Figure 5-15: Moving a memory address into a register

Eat at Joe"5!

Figure 5-16: Program output in a terminal window

The INT 80H instruction is a special one. It generates a Linux system call (affectionately referred to as a syscall) named sys_write, which sends data to the currently active terminal window.

Sending EatMsg to the output window is all that the eatsyscall program was designed to do. Its work is done, and the last three instructions in the program basically tidy up and leave. Click the button and step through them, watching to see that EAX and EBX receive new values before the final int 8 0h, which signals Linux that this program is finished. You'll get a confirmation of that in the bottom line of KDbg's window, which will say ''Program exited normally'' along with the source code line where this exit happened.

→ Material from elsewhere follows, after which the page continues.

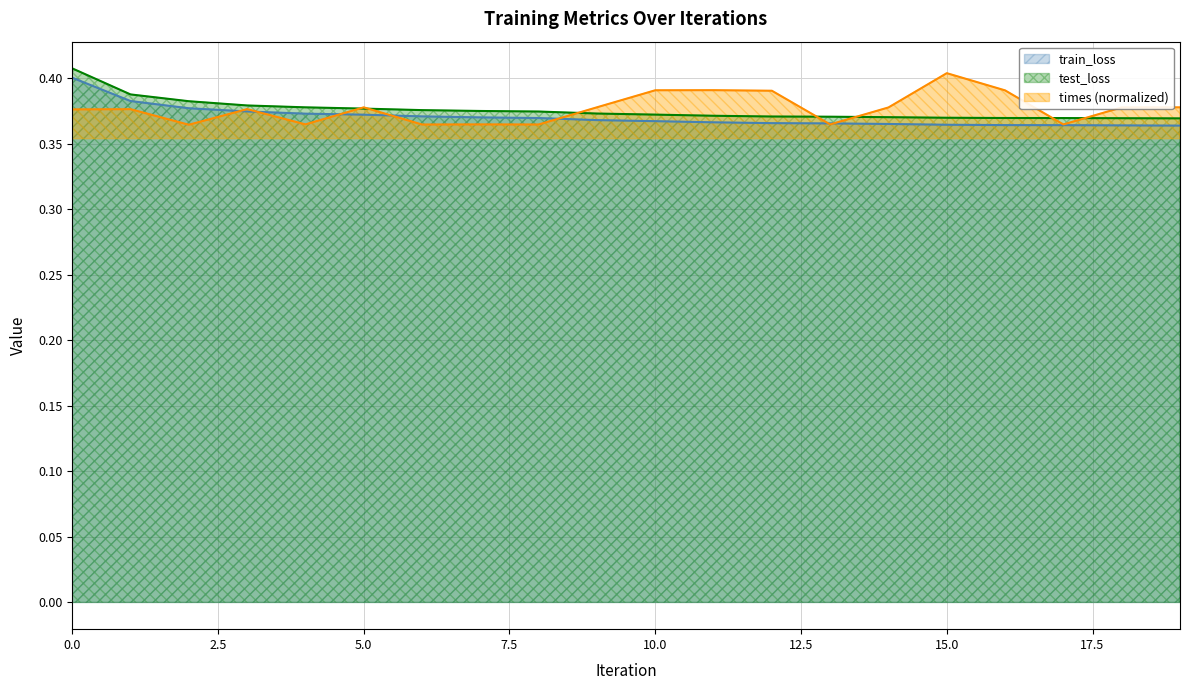

How many train_loss values are between 0 and 1?

20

One question that may have occurred to you is this: Why is the stepper button called ''Step Into By Instruction''? We just bounced down to the next line; we did not step our way into anything. A full answer will have to wait for a couple of chapters, until we get into procedures, but the gist of it is this: KDbg gives you the option to trace execution step by step into an assembly language procedure, or to let the computer run full speed while executing the procedure. The button Step Into By Instruction specifies to go through a procedure step by step. The button Step Over By Instruction (the next button to the right) allows the procedure to execute at full speed, and pick up single-stepping on the other side of the procedure call.

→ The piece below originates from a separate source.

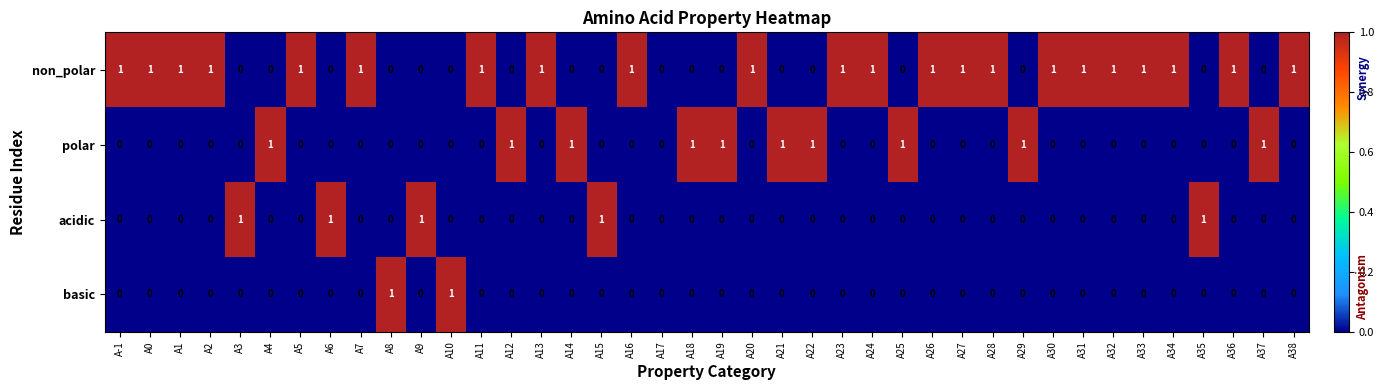

What is the difference between the highest and lowest values at A29?

1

Why step over a procedure call? Mainly this: procedures are often library procedures, which you or someone else may have written months or years ago. If they are already debugged and working, stepping through them is probably a waste of time. (You can, however, learn a great deal about how the procedure works by watching it run one instruction at a time.)

Conversely, if the procedures are new to the program at hand, you may need to step through them just as carefully as you step through the main part of the program. KDbg gives you the option. This simple program has no procedures, so the Step Into and Step Over buttons do precisely the same thing: execute the next instruction in sequence.

The three single-stepping buttons to the left of Step Into By Instruction are for use when debugging code in higher-level languages such as C. They enable stepping by one high-level statement at a time, not simply one machine instruction at a time. These buttons don't apply to assembly language programming and I won't be discussing them further.